> Required action:
Scan the entries for lines containing the string "google". Reply with how many there are, and nothing else.

> Data for the task:
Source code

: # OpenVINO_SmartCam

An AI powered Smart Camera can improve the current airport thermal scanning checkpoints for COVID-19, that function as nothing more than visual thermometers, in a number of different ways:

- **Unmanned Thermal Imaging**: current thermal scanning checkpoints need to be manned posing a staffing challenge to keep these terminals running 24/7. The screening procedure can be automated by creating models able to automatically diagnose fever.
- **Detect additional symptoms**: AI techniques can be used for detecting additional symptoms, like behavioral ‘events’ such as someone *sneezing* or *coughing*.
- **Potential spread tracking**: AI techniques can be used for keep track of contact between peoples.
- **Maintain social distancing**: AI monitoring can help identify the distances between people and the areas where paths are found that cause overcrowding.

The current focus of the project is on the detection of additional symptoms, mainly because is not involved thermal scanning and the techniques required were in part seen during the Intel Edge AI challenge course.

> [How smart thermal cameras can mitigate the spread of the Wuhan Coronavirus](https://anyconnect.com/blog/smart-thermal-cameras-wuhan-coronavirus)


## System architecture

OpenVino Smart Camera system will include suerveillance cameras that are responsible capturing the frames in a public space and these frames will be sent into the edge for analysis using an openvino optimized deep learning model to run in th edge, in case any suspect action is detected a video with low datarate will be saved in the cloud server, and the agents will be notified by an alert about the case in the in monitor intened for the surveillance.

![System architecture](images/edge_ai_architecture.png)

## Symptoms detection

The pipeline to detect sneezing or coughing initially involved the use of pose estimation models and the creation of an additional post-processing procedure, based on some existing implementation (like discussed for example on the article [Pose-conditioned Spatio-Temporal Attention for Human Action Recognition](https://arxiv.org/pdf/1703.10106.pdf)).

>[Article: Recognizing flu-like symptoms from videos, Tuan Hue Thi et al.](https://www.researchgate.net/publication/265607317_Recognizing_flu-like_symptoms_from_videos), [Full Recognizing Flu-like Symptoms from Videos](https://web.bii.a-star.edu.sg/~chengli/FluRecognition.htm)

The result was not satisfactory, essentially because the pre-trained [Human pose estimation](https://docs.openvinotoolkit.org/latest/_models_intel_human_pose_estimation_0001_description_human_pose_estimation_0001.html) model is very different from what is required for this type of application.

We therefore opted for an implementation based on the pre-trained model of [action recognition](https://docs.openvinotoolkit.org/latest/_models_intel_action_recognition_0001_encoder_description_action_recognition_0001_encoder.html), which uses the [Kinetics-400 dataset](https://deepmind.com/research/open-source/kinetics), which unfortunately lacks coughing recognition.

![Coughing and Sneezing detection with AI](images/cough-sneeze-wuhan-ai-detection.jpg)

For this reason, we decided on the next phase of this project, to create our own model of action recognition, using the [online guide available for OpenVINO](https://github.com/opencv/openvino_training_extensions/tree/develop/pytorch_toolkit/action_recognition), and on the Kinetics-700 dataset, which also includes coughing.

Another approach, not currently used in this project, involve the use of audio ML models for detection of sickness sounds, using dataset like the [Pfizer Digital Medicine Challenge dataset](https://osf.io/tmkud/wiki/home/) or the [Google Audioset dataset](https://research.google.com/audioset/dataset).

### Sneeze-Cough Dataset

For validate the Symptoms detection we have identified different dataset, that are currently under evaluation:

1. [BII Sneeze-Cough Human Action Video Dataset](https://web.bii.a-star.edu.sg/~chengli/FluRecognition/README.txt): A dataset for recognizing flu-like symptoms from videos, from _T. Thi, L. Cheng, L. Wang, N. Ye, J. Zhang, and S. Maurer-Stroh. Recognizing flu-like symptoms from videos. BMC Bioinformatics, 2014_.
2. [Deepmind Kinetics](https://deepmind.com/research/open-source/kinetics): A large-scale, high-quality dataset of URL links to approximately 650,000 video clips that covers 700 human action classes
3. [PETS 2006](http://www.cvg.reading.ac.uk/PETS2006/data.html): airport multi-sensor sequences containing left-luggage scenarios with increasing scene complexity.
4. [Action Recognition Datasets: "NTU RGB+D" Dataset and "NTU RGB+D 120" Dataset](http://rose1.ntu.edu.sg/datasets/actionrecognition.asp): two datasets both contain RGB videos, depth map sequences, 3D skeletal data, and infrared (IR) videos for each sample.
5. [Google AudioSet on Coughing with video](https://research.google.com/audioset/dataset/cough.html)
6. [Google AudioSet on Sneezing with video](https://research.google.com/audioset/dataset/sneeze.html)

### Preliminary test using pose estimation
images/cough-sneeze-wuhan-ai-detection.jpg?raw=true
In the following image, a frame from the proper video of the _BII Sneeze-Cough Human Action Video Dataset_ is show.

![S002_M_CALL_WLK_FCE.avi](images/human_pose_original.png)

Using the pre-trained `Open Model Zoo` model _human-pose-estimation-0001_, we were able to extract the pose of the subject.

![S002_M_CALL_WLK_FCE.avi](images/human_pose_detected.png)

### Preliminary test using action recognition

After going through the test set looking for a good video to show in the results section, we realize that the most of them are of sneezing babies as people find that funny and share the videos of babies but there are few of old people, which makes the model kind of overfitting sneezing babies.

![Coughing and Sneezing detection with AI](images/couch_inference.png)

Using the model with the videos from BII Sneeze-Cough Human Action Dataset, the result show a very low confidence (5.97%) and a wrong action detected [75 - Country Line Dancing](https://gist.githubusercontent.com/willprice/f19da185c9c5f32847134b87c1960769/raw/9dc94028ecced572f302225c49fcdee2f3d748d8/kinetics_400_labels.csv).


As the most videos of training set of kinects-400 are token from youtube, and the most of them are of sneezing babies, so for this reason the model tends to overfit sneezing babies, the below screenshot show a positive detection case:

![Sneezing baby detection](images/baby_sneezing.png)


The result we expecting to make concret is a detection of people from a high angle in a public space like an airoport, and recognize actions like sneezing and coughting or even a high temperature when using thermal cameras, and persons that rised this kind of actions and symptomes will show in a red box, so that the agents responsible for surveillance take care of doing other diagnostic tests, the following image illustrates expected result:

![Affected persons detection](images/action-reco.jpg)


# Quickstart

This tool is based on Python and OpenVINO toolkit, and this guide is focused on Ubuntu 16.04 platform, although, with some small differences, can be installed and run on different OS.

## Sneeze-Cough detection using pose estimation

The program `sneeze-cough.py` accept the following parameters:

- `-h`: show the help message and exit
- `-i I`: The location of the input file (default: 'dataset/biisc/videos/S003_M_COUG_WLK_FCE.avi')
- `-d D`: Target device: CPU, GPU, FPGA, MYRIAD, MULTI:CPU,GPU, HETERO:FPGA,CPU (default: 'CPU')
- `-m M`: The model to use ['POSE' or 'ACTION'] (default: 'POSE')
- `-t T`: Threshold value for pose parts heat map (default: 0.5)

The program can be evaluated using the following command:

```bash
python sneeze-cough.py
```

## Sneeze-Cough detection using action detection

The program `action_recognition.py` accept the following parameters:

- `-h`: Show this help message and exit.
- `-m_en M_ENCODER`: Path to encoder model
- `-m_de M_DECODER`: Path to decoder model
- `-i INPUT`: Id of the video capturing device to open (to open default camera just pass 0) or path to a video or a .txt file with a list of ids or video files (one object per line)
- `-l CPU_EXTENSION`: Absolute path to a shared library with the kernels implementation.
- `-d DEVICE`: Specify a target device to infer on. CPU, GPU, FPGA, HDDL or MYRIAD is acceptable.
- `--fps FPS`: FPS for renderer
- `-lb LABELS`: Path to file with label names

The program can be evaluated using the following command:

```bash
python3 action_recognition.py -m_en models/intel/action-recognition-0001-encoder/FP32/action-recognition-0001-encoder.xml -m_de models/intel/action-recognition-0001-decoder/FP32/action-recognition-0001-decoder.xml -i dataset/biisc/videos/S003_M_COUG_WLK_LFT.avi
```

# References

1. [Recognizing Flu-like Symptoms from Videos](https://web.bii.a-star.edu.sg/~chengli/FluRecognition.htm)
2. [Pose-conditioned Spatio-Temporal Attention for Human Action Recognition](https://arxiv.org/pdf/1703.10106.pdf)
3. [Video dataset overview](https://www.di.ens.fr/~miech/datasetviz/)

> Task response:
3